C’est cette confiance dans le discernement de son frère qui conduit Pierre à se jeter à l’eau. La transcendance de Celui que son frère lui a désigné par l’expression : « C’est le KYRIOS », « c’est le Seigneur » l’amène à mettre un vêtement. Il remet son vêtement pour se tenir devant son Dieu car c’est la dignité de l’homme aimé de Dieu que de se tenir vêtu devant lui. Pierre était nu, dans le langage biblique, c’est là le langage de la misère, de la faiblesse et de la honte. Ce geste de Pierre relève de la même attitude d’âme que lorsqu’il s’écriait : « Éloigne-toi de moi, Seigneur, car je suis un homme pécheur ! » (Lc 5,8). Pierre a l’expérience de sa misère, il a aussi l’expérience de la grandeur de son Maître, de sa transcendance. Cette expérience est belle mais insuffisante, elle n’est pas encore « chrétienne » … il lui reste à découvrir que cette transcendance s’est faite tout entière miséricorde.
Lorsque Pierre arrive sur le rivage, il découvre un « feu de braise » qui est allumé sur le rivage, il est désigné par un mot grec qui ne revient que deux fois dans tout le Nouveau Testament, ici et lors de la Passion de Jésus lorsque Pierre renie Jésus. Saint Jean veut mettre en parallèle les deux textes. C’est autour d’un feu que Pierre, trois fois, renie Jésus, c’est autour d’un feu que trois fois, il dit à son Maître : « tu sais que je t’aime ».
Sa peine et sa tristesse, ne viennent pas de ce que Jésus pose trois fois la même question, mais du rappel pour lui de son triple reniement.
« M’aimes-tu plus que ceux-ci ? » demande Jésus. Pierre avait l’habitude de se comparer aux autres : « Même si tous les autres t’abandonnent, moi je ne t’abandonnerai jamais » (Mt 26,33 ; Mc 14,29) avait-il affirmé avant la Passion. Ici, Pierre ne se compare plus, il ne se met plus en avant, il se contente d’affirmer son amour.

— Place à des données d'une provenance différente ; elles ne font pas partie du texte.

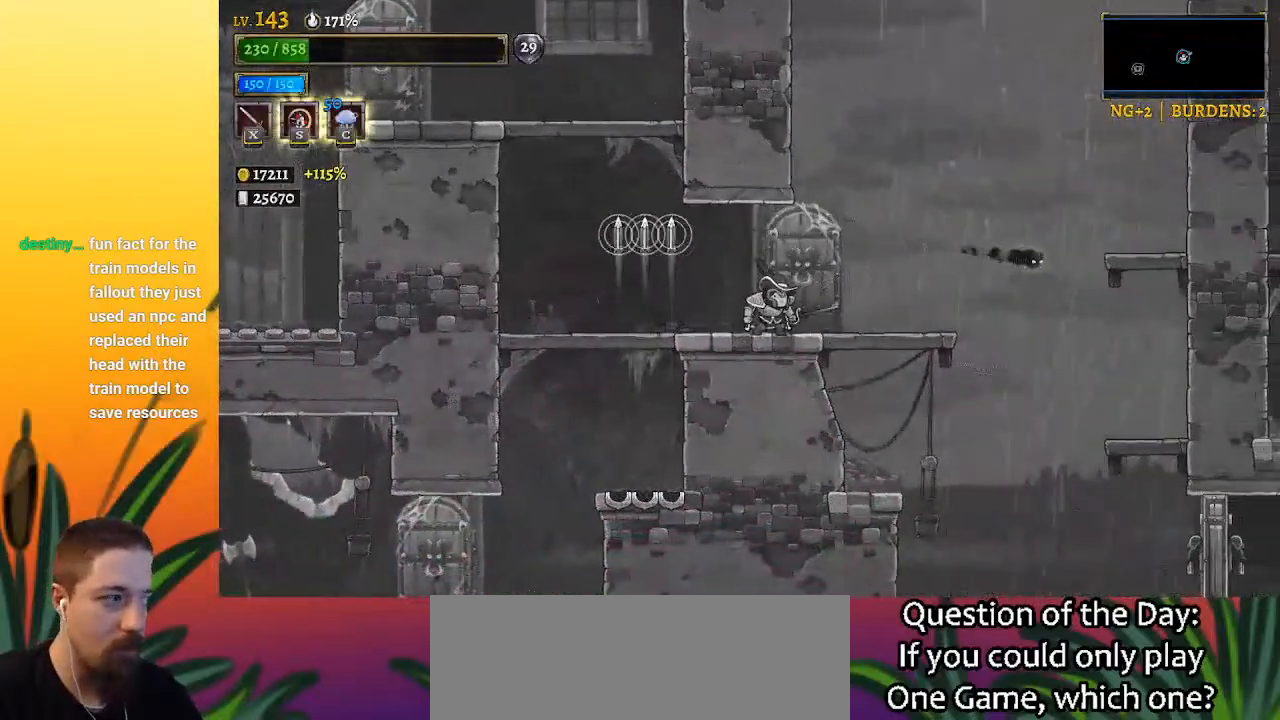
{"keys": [], "events": [[100, "right", "down"], [283, "right", "up"]]}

Pierre se sait aimé, lui, qui vient d’être pardonné, peut maintenant répondre à cet amour… il peut comprendre, il devient capable de voir avec les yeux de celui qu’il aime, il est devenu lui aussi le disciple que Jésus aime, il peut guider ses frères.
En répétant trois fois sa question à Pierre, Jésus explique qui il est. Cette triple question a la même fonction que le geste qu’il vient de faire avec ses disciples. Il leur a donné du pain pour répondre à leur question : « Il prend le pain et le leur donne ». Ce pain que Jésus prend, partage et donne à ses disciples, c’est lui-même, c’est sa vie. Jésus, c’est du bon pain, il est tout entier dans ce geste qui consiste à se donner, à se livrer à la manière du pain partagé. Il se fait pain pour nous faire comprendre sa miséricorde, pour nous faire comprendre que nos échecs, nos misères, nos péchés, ne doivent pas nous éloigner de lui mais au contraire faire de nous des disciples qui savent aimés parce que pardonnés. Alors, il pourra nous confier la charge de porter un regard d’espérance sur ceux qui sont au bord du chemin et qui ne savent pas encore qu’eux aussi, ils sont aimés, qu’eux aussi ils sont de la même bergerie.